======== DOCUMENT SOURCE ========

Nous sommes sept militants indépendantistes bretons toujours détenus dans les prisons de l’état français en région parisienne pour la qualification d’association de malfaiteurs en relation avec une organisation terroriste. Chacun de nous, sous des motifs différents, est mis en examen. Comme le droit nous le permet, nous formulons régulièrement des demandes de mises en liberté en argumentant le droit à la présomption d’innocence (loi du 14 /06/00).
Ces incarcérations devenues abusives et arbitraires sont contraires aux recommandations de la Convention Européenne des Droits de l’Homme que l’état français a pourtant ratifiées, ainsi que le Pacte International relatif aux Droits Civiques et Politiques de l’ONU. Les Gardes des Sceaux successifs sont parfaitement informés de ces dispositions. Seulement, pour les appliquer, il faut le courage d’affronter le corporatisme des fonctionnaires de justice chargés de garantir les libertés individuelles, qui a priori, n’ont aucune compétence pour assurer à chacun les recommandations européennes et internationales. La notion de délai raisonnable n’est que l’apanage du droit français et laissé à l’appréciation des juges, qui seuls, peuvent décider en leur âme et conscience au nom d’une justice dite libre et sans contrainte de l’état. Les notifications de rejet prouvent bien les anachronismes et les inepties que les magistrats mentionnent dans leurs arrêts.

========

CONSIGNE 1 – Filtre les lignes ci-dessous pour ne garder que celles qui contiennent le mot "couch", en tenant compte des majuscules et minuscules.

======== DONNÉES FOURNIES ========

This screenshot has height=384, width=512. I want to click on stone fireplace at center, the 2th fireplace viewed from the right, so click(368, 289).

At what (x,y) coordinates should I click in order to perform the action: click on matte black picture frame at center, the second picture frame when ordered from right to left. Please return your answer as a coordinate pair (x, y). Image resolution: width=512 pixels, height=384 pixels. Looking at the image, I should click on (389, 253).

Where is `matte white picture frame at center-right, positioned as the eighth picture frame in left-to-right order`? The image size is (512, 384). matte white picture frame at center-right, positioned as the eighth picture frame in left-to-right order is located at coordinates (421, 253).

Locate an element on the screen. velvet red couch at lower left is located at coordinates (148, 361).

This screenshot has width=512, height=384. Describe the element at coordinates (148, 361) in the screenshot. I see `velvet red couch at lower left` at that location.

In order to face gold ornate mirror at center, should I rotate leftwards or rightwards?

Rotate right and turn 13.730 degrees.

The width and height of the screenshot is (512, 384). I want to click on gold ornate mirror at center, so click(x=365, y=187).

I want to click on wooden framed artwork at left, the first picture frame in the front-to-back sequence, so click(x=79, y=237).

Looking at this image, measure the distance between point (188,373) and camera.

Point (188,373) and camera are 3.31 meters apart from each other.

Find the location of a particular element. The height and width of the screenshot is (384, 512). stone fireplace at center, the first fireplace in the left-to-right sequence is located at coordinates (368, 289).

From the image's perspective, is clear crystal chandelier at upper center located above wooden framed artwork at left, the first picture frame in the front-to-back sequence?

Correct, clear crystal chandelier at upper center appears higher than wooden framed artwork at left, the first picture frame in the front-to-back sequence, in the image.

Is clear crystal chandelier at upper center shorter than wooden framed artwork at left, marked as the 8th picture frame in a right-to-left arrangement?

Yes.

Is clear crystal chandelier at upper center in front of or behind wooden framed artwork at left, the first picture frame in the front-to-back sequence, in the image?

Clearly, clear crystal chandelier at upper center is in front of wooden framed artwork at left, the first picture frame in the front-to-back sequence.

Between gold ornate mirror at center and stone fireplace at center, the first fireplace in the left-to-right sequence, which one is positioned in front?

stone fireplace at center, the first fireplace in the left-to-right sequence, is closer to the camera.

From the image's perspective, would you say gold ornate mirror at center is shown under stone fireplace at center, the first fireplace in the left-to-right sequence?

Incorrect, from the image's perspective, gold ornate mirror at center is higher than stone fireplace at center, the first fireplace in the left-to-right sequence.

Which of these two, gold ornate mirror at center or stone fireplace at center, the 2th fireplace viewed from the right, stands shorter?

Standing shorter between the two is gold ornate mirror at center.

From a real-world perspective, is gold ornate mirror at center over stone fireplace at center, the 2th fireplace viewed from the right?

========

CONSIGNE 2 – Extrais de la déclaration des militants bretons le passage qui commence à "Nous sommes sept" et se termine à "du 14 /06/00).", sans rien y changer.

RÉPONSE 1 –
Locate an element on the screen. velvet red couch at lower left is located at coordinates (148, 361).
This screenshot has width=512, height=384. Describe the element at coordinates (148, 361) in the screenshot. I see `velvet red couch at lower left` at that location.

RÉPONSE 2 –
Nous sommes sept militants indépendantistes bretons toujours détenus dans les prisons de l’état français en région parisienne pour la qualification d’association de malfaiteurs en relation avec une organisation terroriste. Chacun de nous, sous des motifs différents, est mis en examen. Comme le droit nous le permet, nous formulons régulièrement des demandes de mises en liberté en argumentant le droit à la présomption d’innocence (loi du 14 /06/00).